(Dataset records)
┄┄┄┄┄┄

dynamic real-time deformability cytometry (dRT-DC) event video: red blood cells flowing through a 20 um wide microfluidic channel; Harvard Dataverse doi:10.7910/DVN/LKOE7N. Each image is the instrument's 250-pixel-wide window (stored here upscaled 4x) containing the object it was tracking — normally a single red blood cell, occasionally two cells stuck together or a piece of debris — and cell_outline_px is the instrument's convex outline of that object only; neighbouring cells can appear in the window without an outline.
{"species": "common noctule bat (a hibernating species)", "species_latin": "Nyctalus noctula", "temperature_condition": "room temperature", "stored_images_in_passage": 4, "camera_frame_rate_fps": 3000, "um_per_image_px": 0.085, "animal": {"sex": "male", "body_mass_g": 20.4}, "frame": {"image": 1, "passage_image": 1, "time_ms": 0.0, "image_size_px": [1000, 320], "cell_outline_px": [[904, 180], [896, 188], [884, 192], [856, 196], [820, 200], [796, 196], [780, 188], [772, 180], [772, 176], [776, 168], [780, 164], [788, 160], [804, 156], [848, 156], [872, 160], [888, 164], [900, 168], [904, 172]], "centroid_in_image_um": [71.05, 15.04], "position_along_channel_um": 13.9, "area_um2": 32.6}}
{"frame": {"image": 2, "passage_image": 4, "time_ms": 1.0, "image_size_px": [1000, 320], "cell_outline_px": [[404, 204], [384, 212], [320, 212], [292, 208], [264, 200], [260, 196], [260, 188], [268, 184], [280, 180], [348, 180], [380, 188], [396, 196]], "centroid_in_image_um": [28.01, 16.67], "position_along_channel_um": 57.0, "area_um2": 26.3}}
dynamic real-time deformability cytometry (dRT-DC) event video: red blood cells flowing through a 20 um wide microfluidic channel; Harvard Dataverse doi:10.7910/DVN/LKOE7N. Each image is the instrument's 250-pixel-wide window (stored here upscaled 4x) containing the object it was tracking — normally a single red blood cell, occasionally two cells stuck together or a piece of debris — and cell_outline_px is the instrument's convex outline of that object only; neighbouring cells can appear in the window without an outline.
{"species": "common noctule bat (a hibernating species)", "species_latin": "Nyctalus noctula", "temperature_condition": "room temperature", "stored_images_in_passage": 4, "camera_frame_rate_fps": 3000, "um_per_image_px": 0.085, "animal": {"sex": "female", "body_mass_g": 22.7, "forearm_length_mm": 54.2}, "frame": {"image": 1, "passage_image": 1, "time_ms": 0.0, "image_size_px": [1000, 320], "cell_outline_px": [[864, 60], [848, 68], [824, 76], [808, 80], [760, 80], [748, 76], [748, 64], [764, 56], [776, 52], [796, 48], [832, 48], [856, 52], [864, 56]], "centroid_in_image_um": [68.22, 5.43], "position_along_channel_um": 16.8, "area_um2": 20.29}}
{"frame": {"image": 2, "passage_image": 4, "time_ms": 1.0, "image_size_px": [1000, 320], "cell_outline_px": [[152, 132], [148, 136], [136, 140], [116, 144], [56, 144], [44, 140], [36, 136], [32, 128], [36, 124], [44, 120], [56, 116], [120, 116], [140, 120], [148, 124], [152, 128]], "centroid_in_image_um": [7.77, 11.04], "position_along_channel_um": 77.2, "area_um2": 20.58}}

┄┄┄┄┄┄

* **Stated exercise**
Please reproduce every line of the material word for word.

* **Result of the exercise**
dynamic real-time deformability cytometry (dRT-DC) event video: red blood cells flowing through a 20 um wide microfluidic channel; Harvard Dataverse doi:10.7910/DVN/LKOE7N. Each image is the instrument's 250-pixel-wide window (stored here upscaled 4x) containing the object it was tracking — normally a single red blood cell, occasionally two cells stuck together or a piece of debris — and cell_outline_px is the instrument's convex outline of that object only; neighbouring cells can appear in the window without an outline.
{"species": "common noctule bat (a hibernating species)", "species_latin": "Nyctalus noctula", "temperature_condition": "room temperature", "stored_images_in_passage": 4, "camera_frame_rate_fps": 3000, "um_per_image_px": 0.085, "animal": {"sex": "male", "body_mass_g": 20.4}, "frame": {"image": 1, "passage_image": 1, "time_ms": 0.0, "image_size_px": [1000, 320], "cell_outline_px": [[904, 180], [896, 188], [884, 192], [856, 196], [820, 200], [796, 196], [780, 188], [772, 180], [772, 176], [776, 168], [780, 164], [788, 160], [804, 156], [848, 156], [872, 160], [888, 164], [900, 168], [904, 172]], "centroid_in_image_um": [71.05, 15.04], "position_along_channel_um": 13.9, "area_um2": 32.6}}
{"frame": {"image": 2, "passage_image": 4, "time_ms": 1.0, "image_size_px": [1000, 320], "cell_outline_px": [[404, 204], [384, 212], [320, 212], [292, 208], [264, 200], [260, 196], [260, 188], [268, 184], [280, 180], [348, 180], [380, 188], [396, 196]], "centroid_in_image_um": [28.01, 16.67], "position_along_channel_um": 57.0, "area_um2": 26.3}}
dynamic real-time deformability cytometry (dRT-DC) event video: red blood cells flowing through a 20 um wide microfluidic channel; Harvard Dataverse doi:10.7910/DVN/LKOE7N. Each image is the instrument's 250-pixel-wide window (stored here upscaled 4x) containing the object it was tracking — normally a single red blood cell, occasionally two cells stuck together or a piece of debris — and cell_outline_px is the instrument's convex outline of that object only; neighbouring cells can appear in the window without an outline.
{"species": "common noctule bat (a hibernating species)", "species_latin": "Nyctalus noctula", "temperature_condition": "room temperature", "stored_images_in_passage": 4, "camera_frame_rate_fps": 3000, "um_per_image_px": 0.085, "animal": {"sex": "female", "body_mass_g": 22.7, "forearm_length_mm": 54.2}, "frame": {"image": 1, "passage_image": 1, "time_ms": 0.0, "image_size_px": [1000, 320], "cell_outline_px": [[864, 60], [848, 68], [824, 76], [808, 80], [760, 80], [748, 76], [748, 64], [764, 56], [776, 52], [796, 48], [832, 48], [856, 52], [864, 56]], "centroid_in_image_um": [68.22, 5.43], "position_along_channel_um": 16.8, "area_um2": 20.29}}
{"frame": {"image": 2, "passage_image": 4, "time_ms": 1.0, "image_size_px": [1000, 320], "cell_outline_px": [[152, 132], [148, 136], [136, 140], [116, 144], [56, 144], [44, 140], [36, 136], [32, 128], [36, 124], [44, 120], [56, 116], [120, 116], [140, 120], [148, 124], [152, 128]], "centroid_in_image_um": [7.77, 11.04], "position_along_channel_um": 77.2, "area_um2": 20.58}}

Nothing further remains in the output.